Business

The lost potential of the Belarusian IT sector

The ongoing crackdown against opposition in Belarus, which began in the aftermath of a rigged presidential election last August, has decimated the country’s promising IT sector.

In February 2020, then-US Secretary of State Mike Pompeo visited High-Tech Park – a hub for IT firms – in the northeastern outskirts of Minsk, the capital of Belarus.



He could hardly contain his excitement, reporting that he was “inspired” by what he saw, branding it a “great example of how Belarus can seize its extraordinary growth potential by embracing forward-looking economic policies and smart regulation”.

Just a few months after Pompeo’s visit, his words suddenly appeared to belong to a different age.

Since a controversial presidential election in August 2020, widely believed to have been rigged, returned incumbent Alexander Lukashenko to office, authorities in Belarus have been brutally effective at eradicating opposition to the man who has led the country since 1996.

Since the crackdown against anti-government protesters began in the days after the election, an estimated 20,000 IT specialists have left Belarus, out of a total – in 2019 – of 124,000.

Some estimates claim that as many as 58 per cent of all start-up founders have emigrated.

Welcomed by the neighbours

These innovative entrepreneurs have been welcomed with open arms by neighbouring countries: Poland, Lithuania and Ukraine have all begun to offer simplified migration procedures for Belarusian IT specialists.

As early as September of last year, Valeriy Tsepkalo, a co-founder of the High-Tech Park gave an ominous prediction for the future of the industry: “If the current state of affairs persists, there will be no trust on the parts of the customers and investors.”

With tens of thousands of the country’s highest-paid workers leaving, one of Belarus’s best-performing economic sectors risks stagnation.

IT workers, as an upwardly mobile middle class, are overwhelmingly hostile to the leadership of Lukashenko.

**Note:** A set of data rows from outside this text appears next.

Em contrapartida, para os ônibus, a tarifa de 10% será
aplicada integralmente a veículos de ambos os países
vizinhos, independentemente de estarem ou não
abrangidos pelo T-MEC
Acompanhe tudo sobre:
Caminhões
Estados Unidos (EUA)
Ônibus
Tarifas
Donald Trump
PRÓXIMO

Even before the election – in which Tsepkalo had hoped to challenge Lukashenko, but was eventually prevented from standing – IT specialists had been developing alternative vote counting platforms. In its aftermath they set up a database to monitor detained persons.

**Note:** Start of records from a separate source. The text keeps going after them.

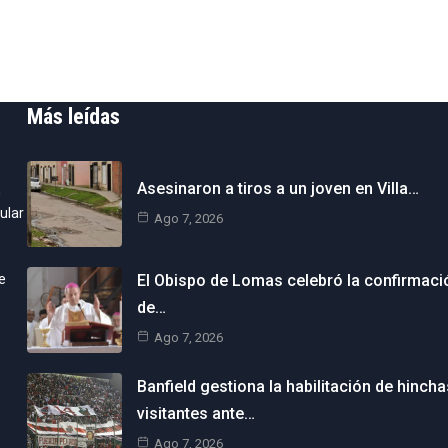
Más leídas
Asesinaron a tiros a un joven en Villa…
n
ular
Ago 7, 2026
e
El Obispo de Lomas celebró la confirmaci
de…
Ago 7, 2026
Banfield gestiona la habilitación de hincha
visitantes ante…
Ago 7, 2026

Ironically, the High-Tech Park was a flagship Lukashenko project, offering tax and legal privileges to IT companies based there. Since its establishment in 2005, it had been the centre of one of the highest-performing, most sophisticated sectors of the Belarusian economy.

Companies like communication platform Viber and video game maker Wargaming both emerged from the High-Tech Park. Wargaming, now owned by a Japanese firm, closed its offices in Minsk shortly after the election.

Major economic impact

According to official Belarusian statistics, in 2020 the IT sector raised a record 2.7 billion US dollars in exports of products and services, up 25 per cent from 2019 and accounting for four per cent of the country’s GDP.

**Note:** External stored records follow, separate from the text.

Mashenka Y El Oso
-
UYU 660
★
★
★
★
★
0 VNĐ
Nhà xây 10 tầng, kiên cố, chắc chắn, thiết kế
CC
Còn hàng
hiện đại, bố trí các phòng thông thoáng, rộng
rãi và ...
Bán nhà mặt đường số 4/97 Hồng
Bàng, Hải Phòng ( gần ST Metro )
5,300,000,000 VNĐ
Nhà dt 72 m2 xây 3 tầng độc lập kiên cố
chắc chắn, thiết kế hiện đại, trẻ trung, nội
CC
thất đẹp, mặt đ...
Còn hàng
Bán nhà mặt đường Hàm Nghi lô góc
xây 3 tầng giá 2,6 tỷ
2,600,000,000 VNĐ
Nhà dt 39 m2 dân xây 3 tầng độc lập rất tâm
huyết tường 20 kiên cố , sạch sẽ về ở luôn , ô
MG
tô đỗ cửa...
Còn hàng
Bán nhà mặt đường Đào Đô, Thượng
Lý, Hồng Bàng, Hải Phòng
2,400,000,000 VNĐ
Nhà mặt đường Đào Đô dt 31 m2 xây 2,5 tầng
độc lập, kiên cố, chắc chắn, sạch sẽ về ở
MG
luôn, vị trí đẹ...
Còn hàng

As such, the exodus of IT specialists over the past year will have major implications for the Belarusian economy.

“We have spent 20 years building up our reputation, producing white label products and software,” says Max Bogretsov, a former vice president of tech solutions at EPAM, a prominent Belarusian software company.

“Now, [the country’s reputation] is wiped out. There are days with no internet. You never know when a key person will be arrested.”

However, it is not just fear that causes IT workers to leave Belarus. Alex is an IT specialist who left Belarus for Kyiv a few months after the election.

While he was not arrested or assaulted himself during the protests – and, as far as he is aware, is not on any kind of wanted list – he says that it frustration over the feeling of powerlessness that spurred his decision to leave.

“People thought: Goddammit! I want to decide what happens in my country,” he tells Emerging Europe. “Once our basic material needs are taken care of, we start to think of more abstract things, like feeling respected by our society and our government.”

The sector is not dead yet

Alex now works as a freelancer in Kyiv and has settled comfortably in the city, particularly due to its now sizeable Belarusian diaspora.

He says that he is open to returning home and that, from what he has seen, the exodus of IT workers is not as severe as sometimes portrayed.

“I think that the exodus is a bit overblown. On the one hand, everyone except our propaganda says a lot of IT workers have left. But on the other hand, my old company, for example, hires two or three new employees every week.”

His words suggest that there are still plenty of good IT specialists in Belarus: the country’s IT sector is not dead yet.

In Emerging Europe’s Future of IT Report, published in February, Belarus ranked 14th out of the 23 countries in the region.

But for the country to realise fully the potential Pompeo of which was so effusive in his praise, the country needs to ensure that people like Alex can be persuaded to return. And that will require change.